For white people ready for change

It’s time. You already know this can’t wait. The good news is that you can do the work to be actively anti-racist, not just “not racist.” Not “colour blind.” Not just an “ally.” Being anti-racist means acknowledging that our systems are racist and that racism is everywhere, including in you, and to work continuously to get rid of it. Here’s a to-do list:

  1. Instead of defending Canada’s record, you can get educated. We know that “We’re better than the USA” is not a valid defense of Canada’s atrocious track record with regard to racism. We tell a pretty story about how Black Loyalists found freedom here—do we talk about how many of them were so poorly treated that they opted to leave for Sierra Leone? Do we admit to our own history with slavery and how even our oldest Black communities in Nova Scotia are treated as Other? We talk about our Indigenous peoples as though they are in the past—as though there are not communities without safe drinking water or education, communities fighting to maintain their ancestral and sacred lands. These are just a few examples of racist systems here at home that continue to oppress people—and benefit you, whether you’ve realized it or not. You can be an encouraging, helpful, educated partner to the people oppressed by these systems.

Essential Canadian reading:

Policing Black Lives: State Violence in Canada from Slavery to the Present, by Robyn Maynard

The Skin We’re In: A Year of Black Resistance and Power, by Desmond Cole

A Mind Spread Out on the Ground, by Alicia Elliott

  1. Be humble, open your ears and heart, and try not to take things personally other than the work before you. Listen to and learn from Black people, Indigenous people, and other people of colour in Canada about our experiences. When feminists talk to men about misogyny, we often hear a lot of defensiveness and the phrase “Not all men.” Make sure that you’re not “Not all white people”-ing instead of actually listening to suffering racialized people. Racism is systemic and we’re all steeped in it; this is not just about your individual actions. This is about responding to a huge, devastating violence perpetrated systemically, daily.

For white feminists, it can be hard to accept that the very system that oppresses you also benefits you in some ways by granting you privilege based on your skin colour. It’s an uncomfortable reality that has white women allies skirting around the issue of racism in their workplaces and lives.

To be a true ally, to be truly anti-racist, is to recognize these dynamics, try to listen with an open mind (by putting your own discomfort and defensiveness aside—no “Not all white people”!) and then engage in genuine dialogue about changes, small or big, that will begin to right these wrongs and ultimately benefit us all.

  1. As you do this work, you will inevitably feel sadness, anger, confusion, and a lot of discomfort and questions. Make sure that when you turn to friends for support and information, you’re turning to other white people. Black people, Indigenous people, and other people of colour have been processing our own pain around all of these events, often all our lives, and we might not have the energy to support you at the beginning of your journey of awakening.

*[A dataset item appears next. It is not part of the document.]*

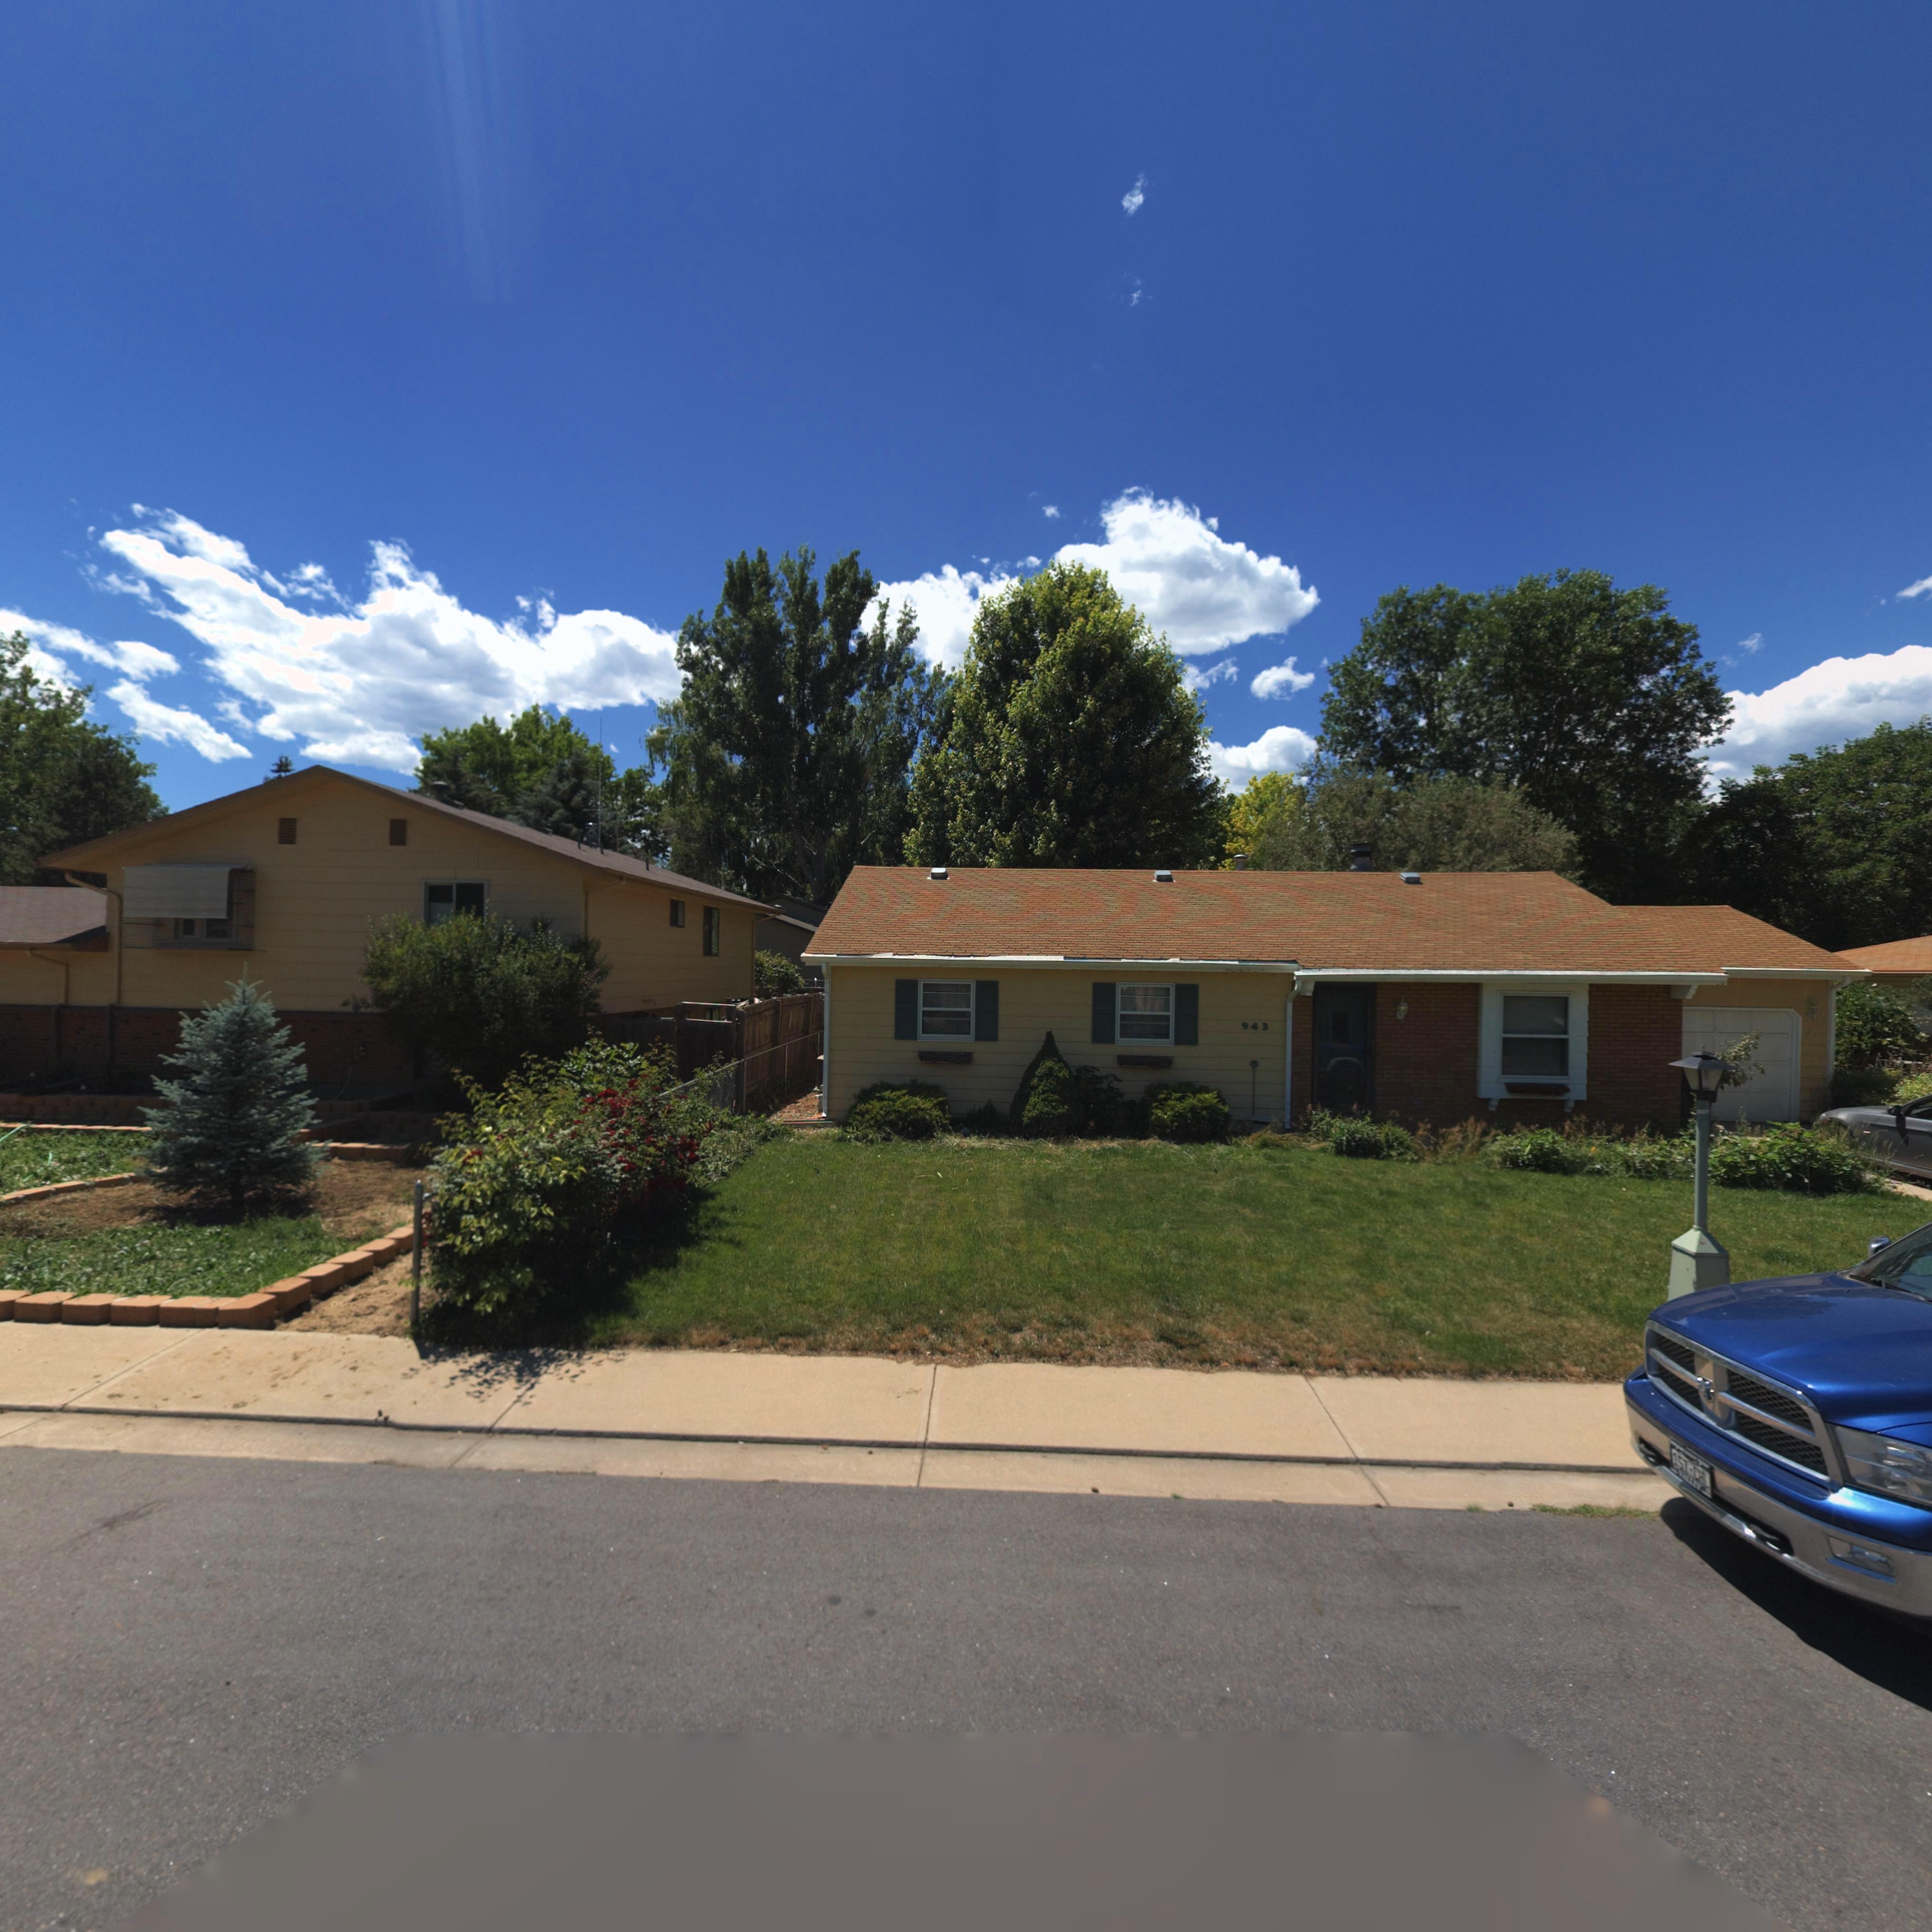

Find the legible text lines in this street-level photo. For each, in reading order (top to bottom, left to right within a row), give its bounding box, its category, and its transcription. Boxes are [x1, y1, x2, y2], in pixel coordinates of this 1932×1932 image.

[1241, 1022, 1269, 1031] StreetNumber: 943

This isn’t meant to be harsh. It’s just true. Get support from your other anti-racist white friends.

Make sure you also give energy and strength to your BIPOC friends. Check in and see how they’re doing. Let them lean on you knowing you’re as educated as possible and aware of their pain right now. Accept their anger and tears. Hold space for their grief and pain.

  1. Take action. What can you do to support or defend your neighbour or colleague and challenge the status quo? Taking action might mean you lose some of your privileges and all of your innocence, but in exchange you’ll become a better human being. Donate, of course, to the US right now to help with bailouts and legal protection for protestors; look for local organizations working for racial justice in your area. There are people all over social media compiling organizations that need support. There are lists of ways you can support this movement (here’s a good Canada-specific one).

I have faith that you can get uncomfortable. You can get involved. And we can all get better.